A March against farm murders that would initially take place on Saturday (July 18) at the Union Buildings in Pretoria, will now continue virtually on Facebook. Tshwane Metro Police on Thursday thwarted plans for the march due to the current Covid-19 situation in the country.
Possibly thousands of people would take part in the march at the Union Buildings in Pretoria on Saturday afternoon at 12:00. It aims to air South Africans’ dissatisfaction with the frequent occurrence of farm murders and the government’s handling of them.
About 17 000 motorcyclists would march from the Voortrekker Monument to the Union Buildings at 12:00. People who would take part in the march on foot would then gather from Fairview Avenue to the Union Buildings.
The Tshwane Metro Police (TMPD) said in a statement on Thursday that the march could not continue as planned. If it does continue, it will be illegal and protesters could face criminal charges.
“The metro police are appealing to members of the public not to take part in marches in groups in order to help combat the spread of the virus,” the statement said.
Devon Hofmeyr, Steve Hofmeyr’s son and one of the organizers of the march, says they respect the metro police’s decision not to let the march continue.
“I am not someone who will put my people in an illegal situation where people’s lives are endangered,” Hofmeyr told Maroela Media.
Hofmeyr says the march will continue virtually on Facebook on Saturday at 12:00.
“Anyone who wants to take part in the march can post a photo or video on Facebook at 12:00 where he or she speaks out against farm murders,” says Hofmeyr.
Hofmeyr says with the march they want people to join hands and stand together as a unit against farm murders.

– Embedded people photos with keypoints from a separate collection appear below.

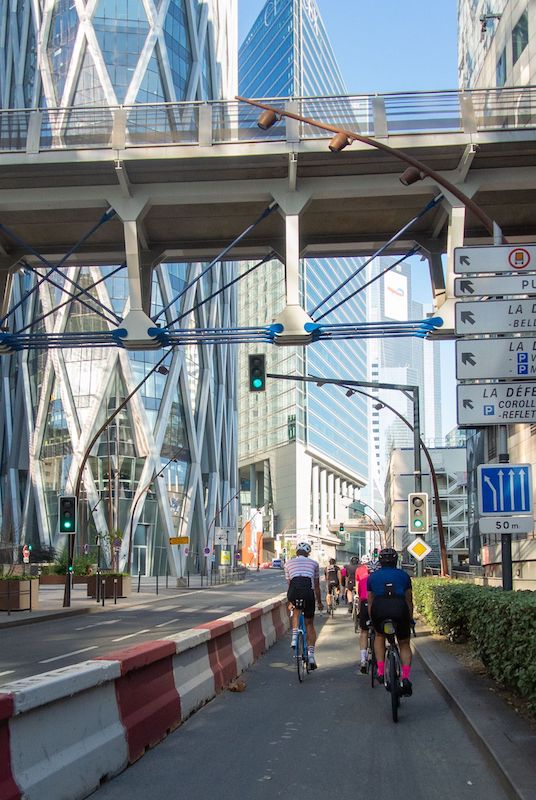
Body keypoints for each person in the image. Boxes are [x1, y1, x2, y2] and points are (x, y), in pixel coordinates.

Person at [367, 547, 414, 696]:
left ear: (380, 561)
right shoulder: (404, 576)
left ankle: (380, 671)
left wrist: (372, 619)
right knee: (404, 643)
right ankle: (405, 677)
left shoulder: (372, 577)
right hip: (399, 609)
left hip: (379, 609)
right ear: (396, 561)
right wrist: (410, 619)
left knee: (380, 636)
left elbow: (370, 600)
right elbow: (409, 600)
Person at [285, 542, 323, 669]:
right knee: (309, 624)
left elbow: (290, 584)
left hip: (294, 592)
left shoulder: (288, 563)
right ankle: (311, 655)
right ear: (308, 553)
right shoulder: (314, 564)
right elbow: (316, 586)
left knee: (296, 612)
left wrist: (290, 601)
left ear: (296, 552)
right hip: (308, 592)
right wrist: (319, 602)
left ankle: (294, 638)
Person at [354, 555, 372, 673]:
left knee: (364, 631)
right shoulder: (378, 571)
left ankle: (363, 660)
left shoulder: (359, 570)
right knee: (379, 633)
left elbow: (358, 588)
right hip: (377, 602)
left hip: (364, 601)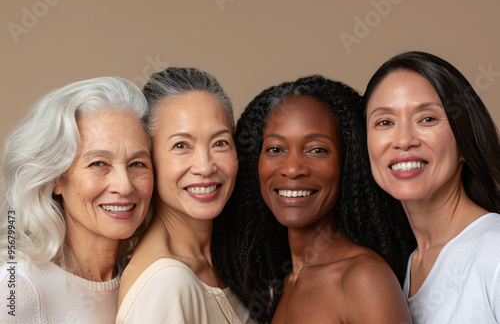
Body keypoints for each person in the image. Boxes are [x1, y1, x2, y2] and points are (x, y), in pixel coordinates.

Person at [213, 75, 413, 323]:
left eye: (317, 150)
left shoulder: (363, 279)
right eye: (275, 149)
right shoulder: (285, 283)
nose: (293, 168)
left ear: (348, 163)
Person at [0, 77, 154, 323]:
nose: (124, 186)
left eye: (138, 163)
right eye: (98, 163)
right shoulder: (19, 290)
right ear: (56, 179)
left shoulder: (147, 283)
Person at [364, 51, 500, 323]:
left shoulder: (494, 252)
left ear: (465, 142)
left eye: (427, 119)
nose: (403, 140)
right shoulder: (401, 268)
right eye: (385, 122)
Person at [116, 67, 256, 324]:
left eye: (220, 143)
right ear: (148, 158)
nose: (205, 166)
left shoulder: (229, 263)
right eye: (181, 145)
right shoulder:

“The march will not stop farm murders. The march is there to bring unity again and create awareness for farm murders. It provides an opportunity for all those who cannot physically help to stop farm attacks, to also do their part by standing together against it. ”
Hofmeyr says together with the other organizers of the march, Westley Barnard and Tommie Blignaut, they are haunted to get a new date for the physical march. Hofmeyr says he regularly sends application letters to the metro police, until they give him the green light for the march.